What did @bymariavillaman actually say?
The creator ran through a list of symptoms she attributes to high testosterone in women: facial hair growth alongside scalp thinning, rapid body hair regrowth, mood swings, cystic acne, weight gain difficulty, and even voice deepening. She named PCOS as the primary condition driving this, affecting "up to 10% of women" in their reproductive years. She then listed causes including processed food, physical inactivity, overtraining, stress, and coming off hormonal birth control. Her fixes: whole foods, moderate movement, stress management via EFT tapping and adaptogens, and addressing insulin resistance. She also plugged her own coaching program with "three spots left for March."
This is a mix of legitimate endocrinology, oversimplified causation claims, and some wellness noise that needs to be separated out carefully.
Does the science back this up?
The core symptom list is largely accurate for hyperandrogenism, but the causal claims around diet and stress are far messier than the video suggests. PCOS prevalence estimates do sit around 6-13% depending on diagnostic criteria used, so "up to 10%" is reasonable but on the conservative end.
Hyperandrogenism in PCOS is well-documented. The symptoms the creator describes, including hirsutism, androgenic alopecia, acne, and mood dysregulation, are consistent with elevated androgens. Balen et al. (2016, Human Reproduction) confirmed these as core clinical features. The link between insulin resistance and elevated androgens is also solid: insulin stimulates ovarian androgen production directly (Diamanti-Kandarakis and Dunaif, 2012, Endocrine Reviews).
However, her claim that "physical inactivity can drive high testosterone as can overactivity" is not well-supported as a direct cause. Exercise affects insulin sensitivity and cortisol, which can indirectly influence androgen levels, but calling it a direct driver of high testosterone oversimplifies the physiology significantly. Voice deepening as a symptom is also real but represents more severe virilization, typically seen in cases of androgen-secreting tumors, not common dietary-lifestyle-driven PCOS.
What did they get wrong (or right)?
Credit where it is due: the symptom cluster she described is clinically recognizable, and the insulin resistance angle is one of the better-supported pieces of content in this video. Insulin resistance is present in approximately 65-70% of women with PCOS regardless of BMI (Stepto et al., 2013, Human Reproduction), and addressing it through diet and activity is evidence-supported.
Where the video falls short is in the causation framing. Saying processed food and stress "cause" high testosterone is not accurate. These factors worsen insulin resistance and systemic inflammation, which can worsen androgen excess in someone already predisposed, but they do not cause elevated testosterone in a healthy woman eating a bad diet. The distinction matters because it implies lifestyle changes alone can resolve what is often a complex, genetically influenced endocrine condition requiring clinical management.
EFT tapping as a stress management tool has some small-scale evidence for anxiety reduction (Church et al., 2013, Journal of Nervous and Mental Disease), but presenting it alongside adaptogens as a meaningful intervention for high testosterone is a stretch that goes well beyond the available data. And "coming off the hormonal birth control pill" as a cause of elevated testosterone is more nuanced than presented. Post-pill androgenism can occur, but it is typically transient and not well-quantified in the literature.
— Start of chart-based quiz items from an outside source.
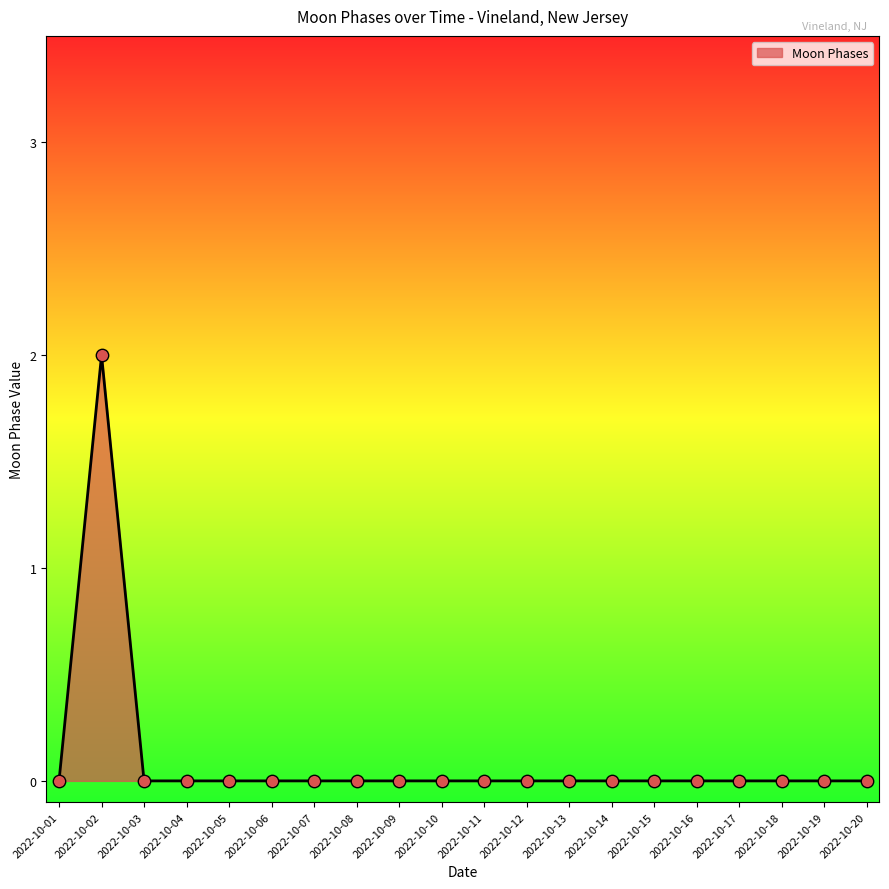

What is the change in value from 2022-10-01 to 2022-10-02?

+2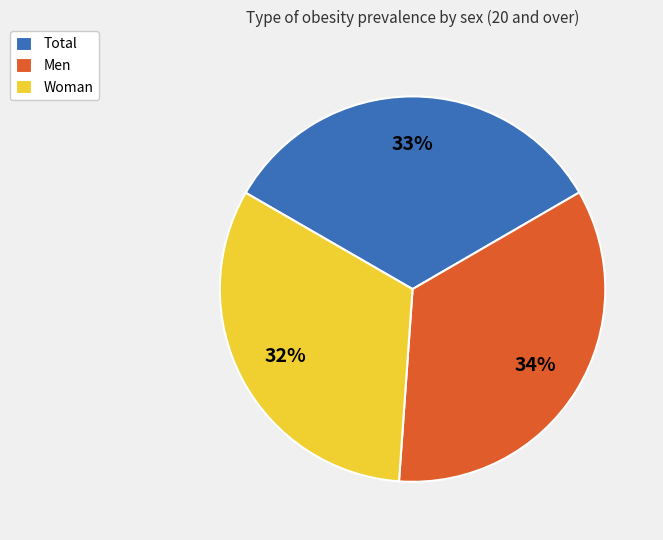

To the nearest percent, what is the difference between the largest and smallest slice percentages?

2%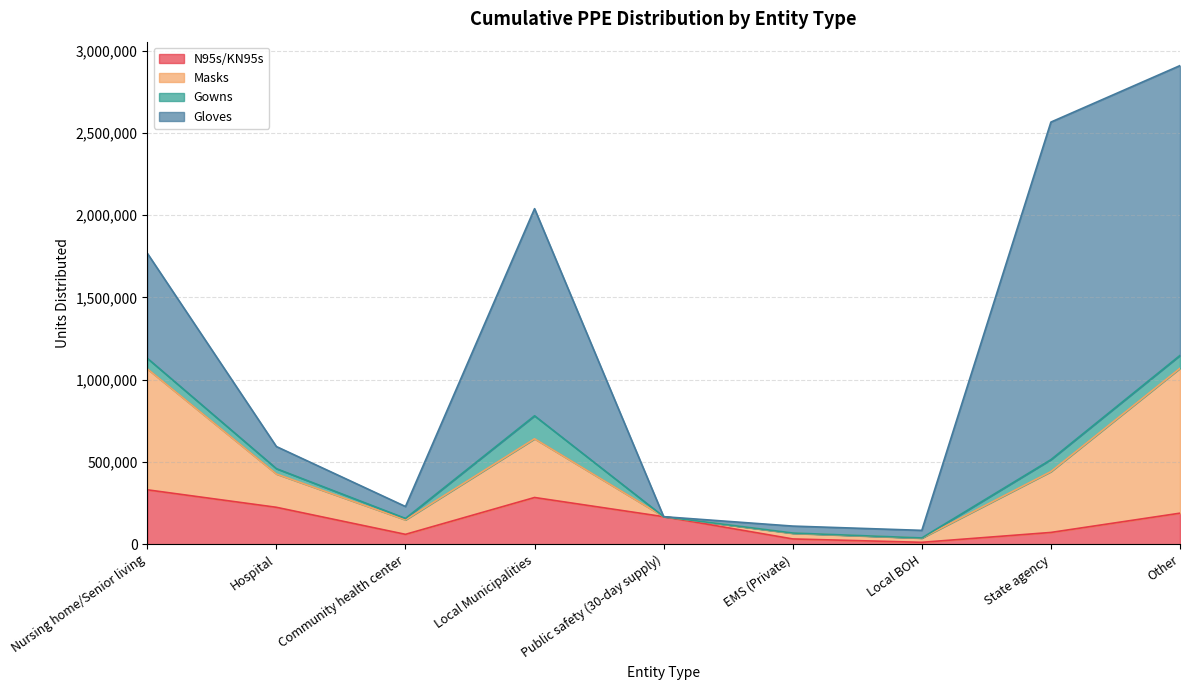

What is the value of the Masks point at the 6th from the left?

34300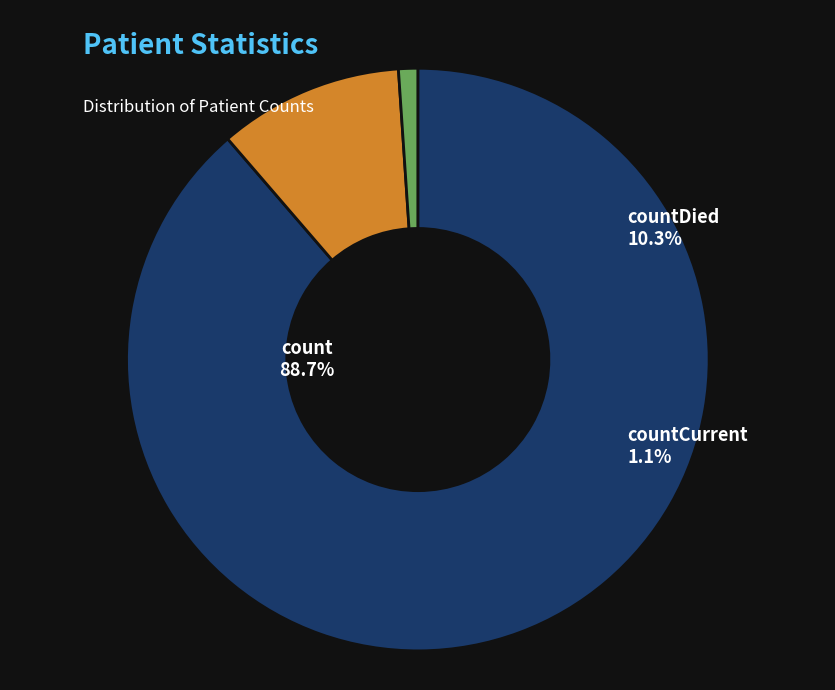

Count the number of slices in the pie.

3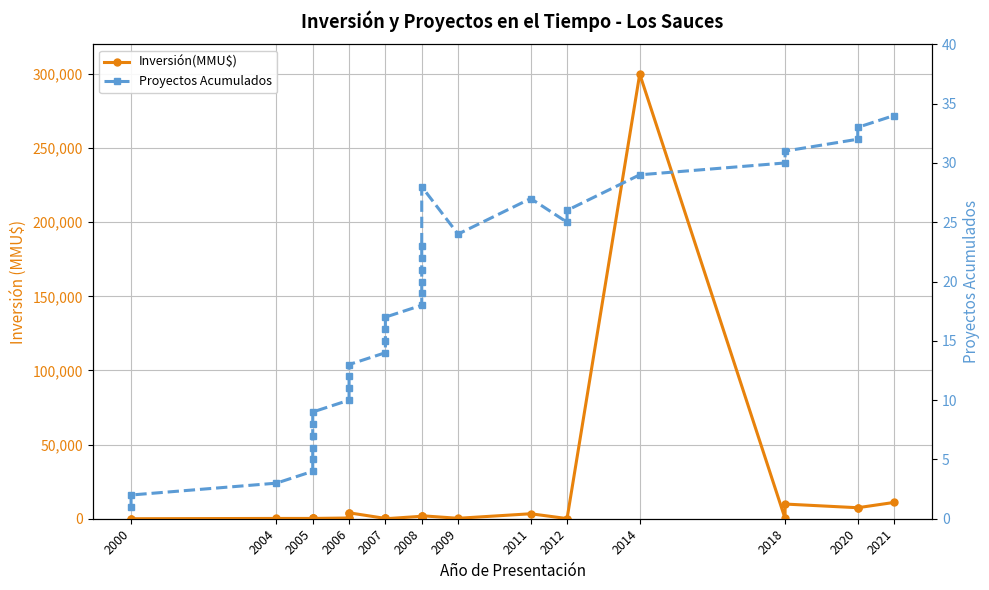

What is the difference between the maximum and minimum values in the Inversión(MMU$) series?

300000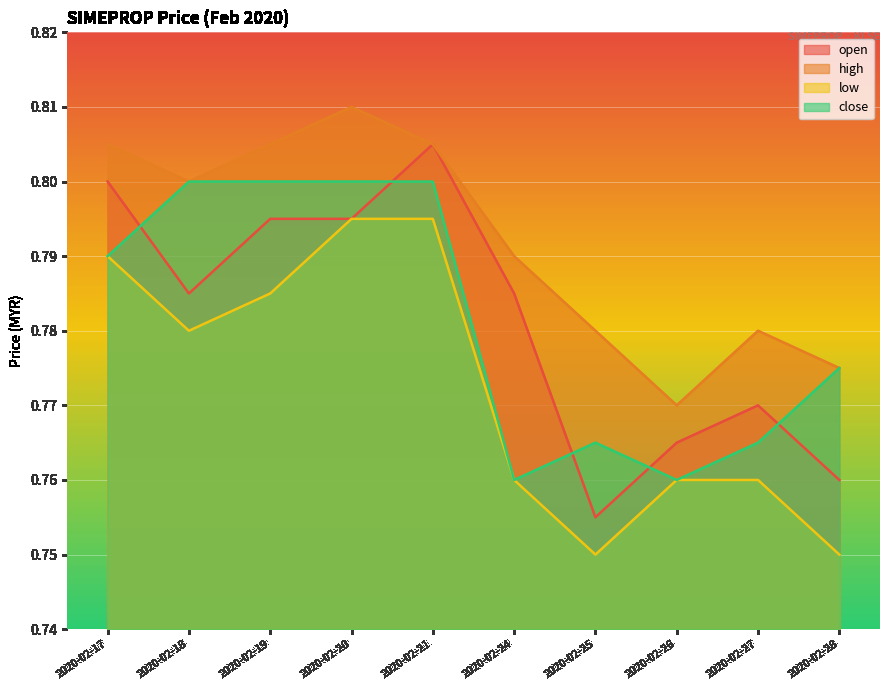

Count the high values in the range 0 to 1.

10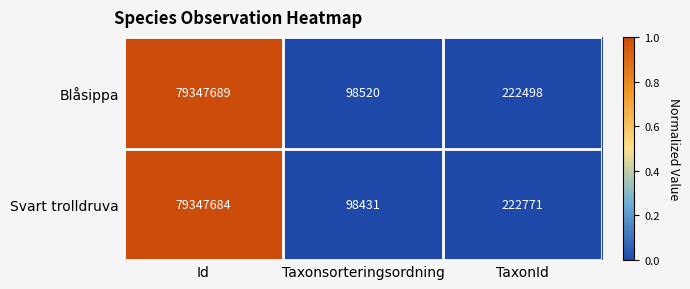

What is the greatest value displayed?

79347689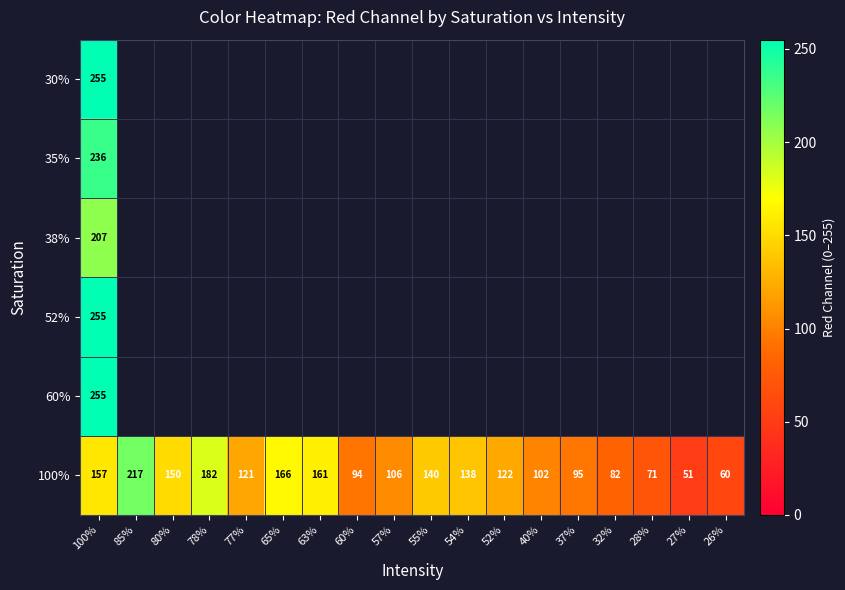

How many categories are shown in the chart?

18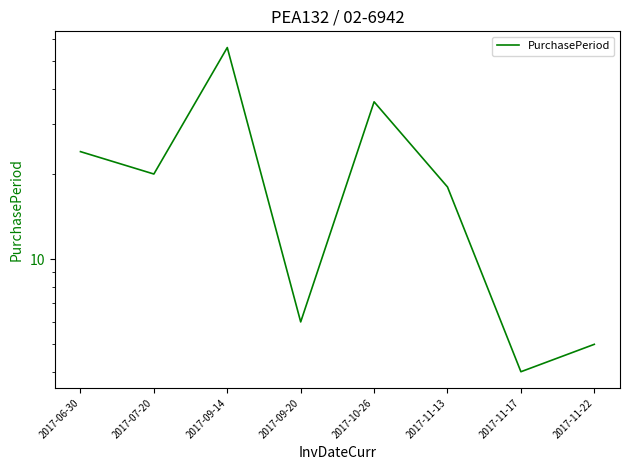

List the labels in order of value, largest first.

2017-09-14, 2017-10-26, 2017-06-30, 2017-07-20, 2017-11-13, 2017-09-20, 2017-11-22, 2017-11-17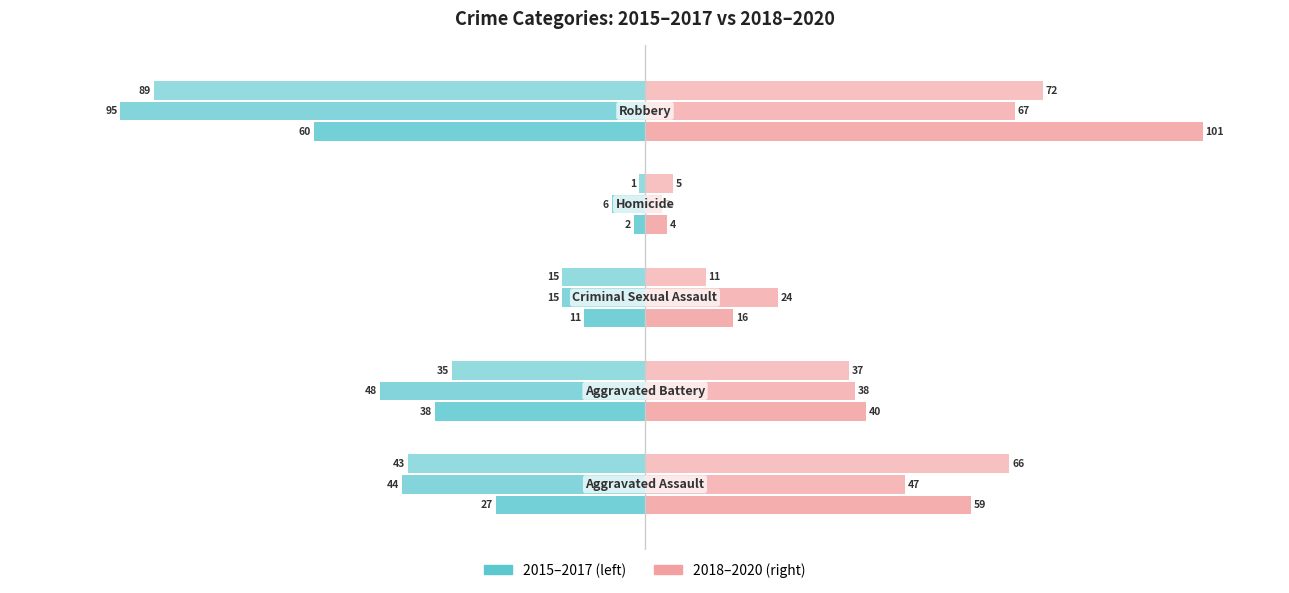

Reading right to left, transcribe all the data shown in this chart.

2015: -60	-2	-11	-38	-27
2016: -95	-6	-15	-48	-44
2017: -89	-1	-15	-35	-43
2018: 101	4	16	40	59
2019: 67	3	24	38	47
2020: 72	5	11	37	66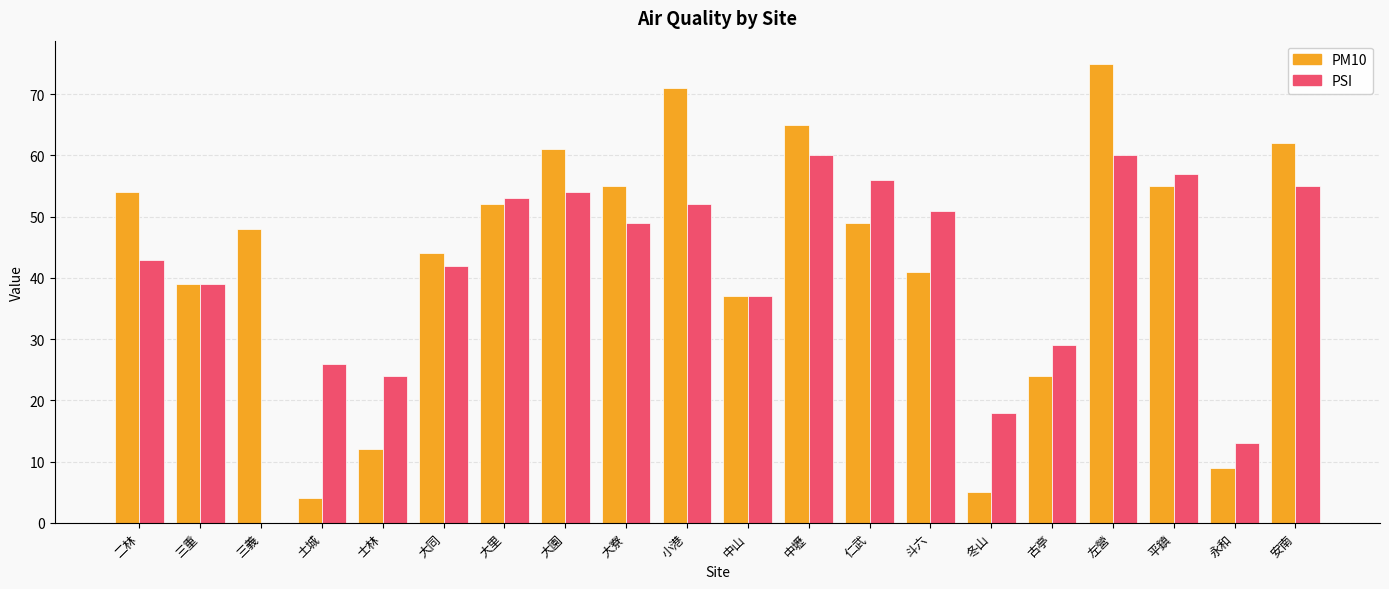

How many groups of bars are there?

20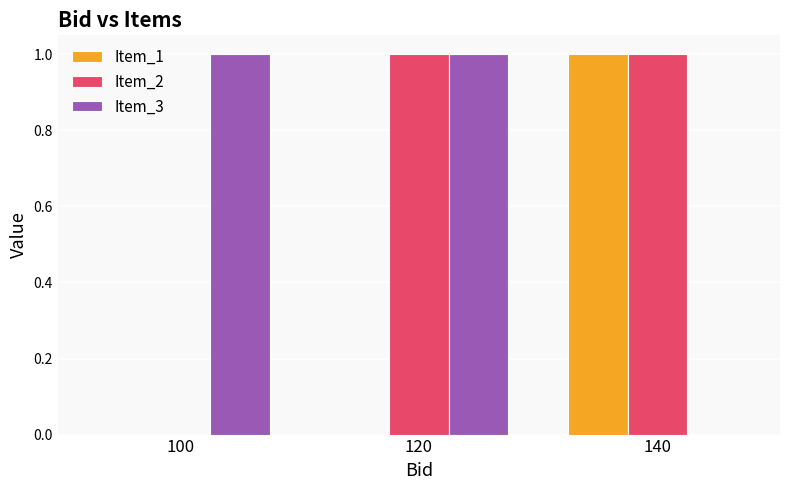

Between 100 and 120, which series saw the biggest shift?

Item_2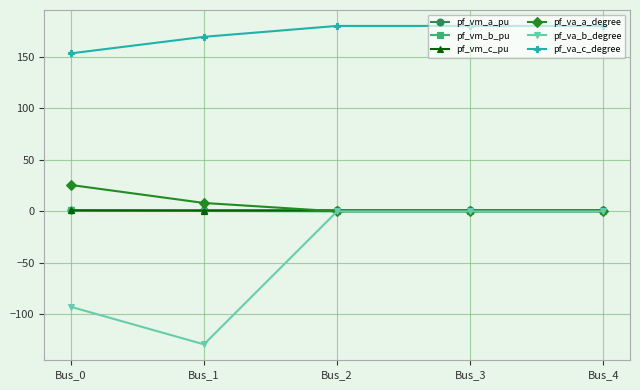

True or false: pf_va_c_degree and pf_va_a_degree intersect in this chart.

False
What should you actually know?
If you recognize yourself in this symptom list, the right move is lab work, not a coaching program. Diagnosing hyperandrogenism requires measuring total and free testosterone, DHEA-S, and ruling out other causes like congenital adrenal hyperplasia or androgen-secreting tumors. The Rotterdam criteria require two of three features for a PCOS diagnosis: irregular cycles, clinical or biochemical hyperandrogenism, and polycystic ovarian morphology on ultrasound.
Lifestyle changes are genuinely useful adjuncts. A 2019 meta-analysis by Lim et al. in Human Reproduction found that diet and exercise interventions improved hormonal and metabolic markers in women with PCOS. But "whole foods" is not a treatment protocol, and framing it as the primary solution underestimates how often women with PCOS need pharmacological support, such as metformin, spironolactone, or in some cases, targeted hormonal therapy evaluated by a licensed clinician.
Voice deepening, specifically, warrants urgent evaluation. It is not a typical PCOS symptom and should prompt investigation for more serious androgen excess sources.
- Get your androgens properly measured before assuming the cause.
- Insulin resistance is a real and common driver, but it requires clinical confirmation, not self-diagnosis from a TikTok video.
- Lifestyle changes help, but they are adjunct therapy, not a primary treatment for most women with PCOS-related hyperandrogenism.
- EFT tapping and adaptogens are not evidence-based treatments for elevated testosterone.